Short task —
In the article below about Eric Revis, which record label released Slipknots Through a Looking Glass?

Passage provided —
Friday, December 11, 2020

Eric Revis flexes conceptual sensitivity with release of Slipknots Through A Looking Glass

Heralded by critics as “powerful,” “raw” and “fierce,” Revis’ playing frequently becomes mischaracterized by way of omission. While he plays and composes with master-level intensity, the intrinsic vulnerability present in any form of experimenting — and deeply present in Revis’ artistry — rarely yields recognition among music writers. “I don’t mind those kinds of descriptions or monikers,” he says, “but not when it’s at the negation of everything else. There may be an air of robustness around my music, but there is a lot of sensitivity and intellectual content.”

Poised to challenge those limited views of Revis’ expression, Slipknots Through a Looking Glass — his eighth solo-led album, and first release on Pyroclastic Records — explores new territory alongside familiar travelers: drummer Chad Taylor, pianist Kris Davis and saxophone masters Darius Jones and Bill McHenry. “The band is kind of an amalgam of groups I’ve previously recorded with,” says Revis, who sought to combine the energies of various project iterations on a single record.

Supplied information —
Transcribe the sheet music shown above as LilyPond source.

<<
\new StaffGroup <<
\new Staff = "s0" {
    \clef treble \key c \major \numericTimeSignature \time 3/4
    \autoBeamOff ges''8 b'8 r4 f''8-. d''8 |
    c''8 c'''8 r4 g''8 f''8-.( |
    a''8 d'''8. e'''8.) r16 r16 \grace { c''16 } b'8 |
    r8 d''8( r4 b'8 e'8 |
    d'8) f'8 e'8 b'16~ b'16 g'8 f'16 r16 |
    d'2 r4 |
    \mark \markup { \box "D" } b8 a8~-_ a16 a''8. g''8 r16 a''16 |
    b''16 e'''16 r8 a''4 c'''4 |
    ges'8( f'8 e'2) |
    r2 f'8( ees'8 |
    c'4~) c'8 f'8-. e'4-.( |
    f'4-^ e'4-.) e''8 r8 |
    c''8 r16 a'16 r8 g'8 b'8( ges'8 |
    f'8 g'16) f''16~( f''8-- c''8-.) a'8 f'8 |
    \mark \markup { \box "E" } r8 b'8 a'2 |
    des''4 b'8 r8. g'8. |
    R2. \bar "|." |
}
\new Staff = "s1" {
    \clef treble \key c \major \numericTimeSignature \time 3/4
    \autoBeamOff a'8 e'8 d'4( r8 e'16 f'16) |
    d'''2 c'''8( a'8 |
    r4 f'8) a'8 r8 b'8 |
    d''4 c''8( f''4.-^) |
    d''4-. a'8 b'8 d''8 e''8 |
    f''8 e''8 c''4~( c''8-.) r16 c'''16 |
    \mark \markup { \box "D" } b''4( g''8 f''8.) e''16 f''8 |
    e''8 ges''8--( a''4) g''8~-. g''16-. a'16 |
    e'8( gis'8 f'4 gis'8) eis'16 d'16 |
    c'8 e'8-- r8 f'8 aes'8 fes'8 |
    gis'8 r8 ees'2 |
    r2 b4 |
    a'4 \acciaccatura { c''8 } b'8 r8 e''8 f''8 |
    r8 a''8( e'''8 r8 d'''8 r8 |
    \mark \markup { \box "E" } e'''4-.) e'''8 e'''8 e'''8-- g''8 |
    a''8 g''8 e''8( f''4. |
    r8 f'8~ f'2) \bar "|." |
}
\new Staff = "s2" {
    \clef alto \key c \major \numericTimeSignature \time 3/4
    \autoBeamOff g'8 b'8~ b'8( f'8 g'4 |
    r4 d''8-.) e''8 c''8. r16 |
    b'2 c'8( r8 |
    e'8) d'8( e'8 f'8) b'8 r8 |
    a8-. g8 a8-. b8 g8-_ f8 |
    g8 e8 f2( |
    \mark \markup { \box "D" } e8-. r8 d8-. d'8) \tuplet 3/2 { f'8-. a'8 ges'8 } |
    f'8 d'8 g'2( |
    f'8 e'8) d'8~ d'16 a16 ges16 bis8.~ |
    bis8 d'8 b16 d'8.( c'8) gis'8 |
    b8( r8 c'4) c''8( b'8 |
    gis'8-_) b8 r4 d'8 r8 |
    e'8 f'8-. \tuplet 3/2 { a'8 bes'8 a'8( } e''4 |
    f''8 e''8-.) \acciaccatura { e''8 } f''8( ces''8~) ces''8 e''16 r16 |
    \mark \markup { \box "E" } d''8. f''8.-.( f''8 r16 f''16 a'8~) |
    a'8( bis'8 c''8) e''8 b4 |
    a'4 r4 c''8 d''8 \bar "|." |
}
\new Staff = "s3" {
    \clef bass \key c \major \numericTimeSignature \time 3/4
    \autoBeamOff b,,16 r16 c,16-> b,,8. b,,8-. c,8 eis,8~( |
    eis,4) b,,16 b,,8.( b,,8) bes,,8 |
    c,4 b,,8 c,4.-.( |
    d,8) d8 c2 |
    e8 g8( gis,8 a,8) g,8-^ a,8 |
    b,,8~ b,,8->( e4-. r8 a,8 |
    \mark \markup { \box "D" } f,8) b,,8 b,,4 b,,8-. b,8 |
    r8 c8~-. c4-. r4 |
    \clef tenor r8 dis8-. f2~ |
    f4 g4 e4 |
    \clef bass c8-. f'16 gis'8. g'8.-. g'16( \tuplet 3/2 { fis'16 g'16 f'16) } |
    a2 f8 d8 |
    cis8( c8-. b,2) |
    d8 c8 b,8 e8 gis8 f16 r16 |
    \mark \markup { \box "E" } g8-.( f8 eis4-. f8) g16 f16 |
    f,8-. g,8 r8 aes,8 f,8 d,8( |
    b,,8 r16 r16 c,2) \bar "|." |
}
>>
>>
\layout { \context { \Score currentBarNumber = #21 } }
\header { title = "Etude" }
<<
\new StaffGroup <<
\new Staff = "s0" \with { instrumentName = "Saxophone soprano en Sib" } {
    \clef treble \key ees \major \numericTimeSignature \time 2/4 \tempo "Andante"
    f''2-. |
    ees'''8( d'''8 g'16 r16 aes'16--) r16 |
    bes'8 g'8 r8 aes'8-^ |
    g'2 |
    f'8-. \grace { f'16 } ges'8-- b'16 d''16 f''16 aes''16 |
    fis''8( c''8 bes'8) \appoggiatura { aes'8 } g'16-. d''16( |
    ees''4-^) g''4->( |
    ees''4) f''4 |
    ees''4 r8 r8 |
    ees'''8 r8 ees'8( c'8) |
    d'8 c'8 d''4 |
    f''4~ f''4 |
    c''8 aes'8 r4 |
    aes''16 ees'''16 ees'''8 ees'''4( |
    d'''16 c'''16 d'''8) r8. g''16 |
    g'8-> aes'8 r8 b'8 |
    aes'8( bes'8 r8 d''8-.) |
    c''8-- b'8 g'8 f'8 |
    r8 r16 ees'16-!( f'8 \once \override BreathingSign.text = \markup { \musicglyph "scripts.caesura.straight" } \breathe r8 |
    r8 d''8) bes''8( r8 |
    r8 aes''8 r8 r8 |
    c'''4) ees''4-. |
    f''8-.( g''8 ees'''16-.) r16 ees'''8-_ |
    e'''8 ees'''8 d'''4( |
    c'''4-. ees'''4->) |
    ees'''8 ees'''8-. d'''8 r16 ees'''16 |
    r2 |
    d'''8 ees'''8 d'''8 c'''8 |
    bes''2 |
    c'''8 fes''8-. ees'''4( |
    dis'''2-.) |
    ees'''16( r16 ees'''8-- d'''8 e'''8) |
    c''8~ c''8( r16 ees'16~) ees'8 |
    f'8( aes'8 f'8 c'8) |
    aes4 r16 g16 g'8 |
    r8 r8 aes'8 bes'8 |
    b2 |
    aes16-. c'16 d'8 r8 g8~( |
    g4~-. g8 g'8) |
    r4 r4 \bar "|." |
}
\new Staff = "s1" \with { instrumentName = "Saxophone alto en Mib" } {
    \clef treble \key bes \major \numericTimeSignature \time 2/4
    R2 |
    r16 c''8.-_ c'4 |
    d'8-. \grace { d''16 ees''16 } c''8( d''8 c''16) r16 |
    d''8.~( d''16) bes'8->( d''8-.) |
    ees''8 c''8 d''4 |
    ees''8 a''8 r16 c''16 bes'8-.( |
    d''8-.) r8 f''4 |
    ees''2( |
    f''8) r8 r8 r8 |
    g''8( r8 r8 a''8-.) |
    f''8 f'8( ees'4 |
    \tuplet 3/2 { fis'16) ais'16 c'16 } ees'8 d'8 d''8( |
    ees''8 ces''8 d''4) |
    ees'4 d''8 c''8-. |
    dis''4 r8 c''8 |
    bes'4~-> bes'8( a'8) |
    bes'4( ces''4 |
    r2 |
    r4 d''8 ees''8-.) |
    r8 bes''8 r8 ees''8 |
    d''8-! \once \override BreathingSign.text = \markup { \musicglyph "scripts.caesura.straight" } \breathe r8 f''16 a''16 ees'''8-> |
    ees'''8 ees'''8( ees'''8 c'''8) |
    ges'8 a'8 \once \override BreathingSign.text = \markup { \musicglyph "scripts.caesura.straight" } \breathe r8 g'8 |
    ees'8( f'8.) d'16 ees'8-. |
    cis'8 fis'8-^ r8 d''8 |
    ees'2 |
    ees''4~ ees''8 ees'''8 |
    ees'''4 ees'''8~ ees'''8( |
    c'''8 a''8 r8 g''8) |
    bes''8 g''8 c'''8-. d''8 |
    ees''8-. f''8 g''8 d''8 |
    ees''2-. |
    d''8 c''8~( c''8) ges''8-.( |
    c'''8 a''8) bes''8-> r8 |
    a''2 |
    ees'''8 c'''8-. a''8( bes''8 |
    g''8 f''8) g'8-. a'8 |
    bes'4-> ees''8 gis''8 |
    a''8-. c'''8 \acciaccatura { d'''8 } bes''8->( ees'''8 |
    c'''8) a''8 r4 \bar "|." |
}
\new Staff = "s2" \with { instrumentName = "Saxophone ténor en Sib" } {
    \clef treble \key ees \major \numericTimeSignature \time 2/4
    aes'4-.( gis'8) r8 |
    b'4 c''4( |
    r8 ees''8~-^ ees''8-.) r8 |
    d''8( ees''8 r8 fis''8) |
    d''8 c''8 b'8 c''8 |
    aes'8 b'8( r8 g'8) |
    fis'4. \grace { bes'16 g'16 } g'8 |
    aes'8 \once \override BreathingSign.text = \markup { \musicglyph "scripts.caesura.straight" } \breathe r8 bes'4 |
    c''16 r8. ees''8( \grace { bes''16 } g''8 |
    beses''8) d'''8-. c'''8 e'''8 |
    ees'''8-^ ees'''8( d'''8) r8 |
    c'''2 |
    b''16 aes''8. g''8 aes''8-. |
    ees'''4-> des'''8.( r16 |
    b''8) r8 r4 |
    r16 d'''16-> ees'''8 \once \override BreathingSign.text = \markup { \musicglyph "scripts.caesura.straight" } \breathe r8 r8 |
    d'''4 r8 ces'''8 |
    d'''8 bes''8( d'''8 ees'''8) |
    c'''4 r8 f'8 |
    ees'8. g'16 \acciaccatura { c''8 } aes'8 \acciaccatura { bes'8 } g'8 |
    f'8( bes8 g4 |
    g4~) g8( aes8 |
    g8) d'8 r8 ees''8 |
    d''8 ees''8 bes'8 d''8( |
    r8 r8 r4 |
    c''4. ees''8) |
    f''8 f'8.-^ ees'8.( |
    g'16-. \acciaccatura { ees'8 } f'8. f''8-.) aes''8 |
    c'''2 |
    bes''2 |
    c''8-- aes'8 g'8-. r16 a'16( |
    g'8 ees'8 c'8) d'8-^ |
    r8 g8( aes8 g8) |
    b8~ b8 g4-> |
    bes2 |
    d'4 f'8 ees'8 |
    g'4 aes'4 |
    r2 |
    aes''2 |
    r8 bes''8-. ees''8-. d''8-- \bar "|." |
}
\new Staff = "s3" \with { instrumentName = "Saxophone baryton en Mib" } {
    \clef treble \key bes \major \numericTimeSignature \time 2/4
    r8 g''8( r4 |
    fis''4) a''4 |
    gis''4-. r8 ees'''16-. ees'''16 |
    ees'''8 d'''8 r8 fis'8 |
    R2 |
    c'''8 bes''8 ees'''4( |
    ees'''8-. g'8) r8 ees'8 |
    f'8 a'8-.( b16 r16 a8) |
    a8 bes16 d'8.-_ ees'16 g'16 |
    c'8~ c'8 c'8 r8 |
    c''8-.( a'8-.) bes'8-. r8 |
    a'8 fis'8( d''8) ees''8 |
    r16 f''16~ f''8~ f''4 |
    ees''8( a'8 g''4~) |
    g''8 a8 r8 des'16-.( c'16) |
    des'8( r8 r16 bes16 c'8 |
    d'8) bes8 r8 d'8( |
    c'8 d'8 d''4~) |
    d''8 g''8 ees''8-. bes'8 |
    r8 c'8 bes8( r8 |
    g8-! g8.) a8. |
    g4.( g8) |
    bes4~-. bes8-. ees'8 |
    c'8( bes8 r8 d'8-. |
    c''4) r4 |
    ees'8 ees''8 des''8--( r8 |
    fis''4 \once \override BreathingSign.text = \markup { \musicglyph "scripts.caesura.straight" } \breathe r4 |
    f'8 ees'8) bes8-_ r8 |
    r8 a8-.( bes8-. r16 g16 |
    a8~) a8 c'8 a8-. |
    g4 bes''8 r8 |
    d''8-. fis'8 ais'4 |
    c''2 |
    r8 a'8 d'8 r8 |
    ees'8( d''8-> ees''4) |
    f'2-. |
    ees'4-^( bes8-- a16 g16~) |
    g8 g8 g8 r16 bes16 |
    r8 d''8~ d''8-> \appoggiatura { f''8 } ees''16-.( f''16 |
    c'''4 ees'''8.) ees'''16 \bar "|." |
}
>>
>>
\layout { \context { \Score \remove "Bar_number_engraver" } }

Finished answer —
Pyroclastic Records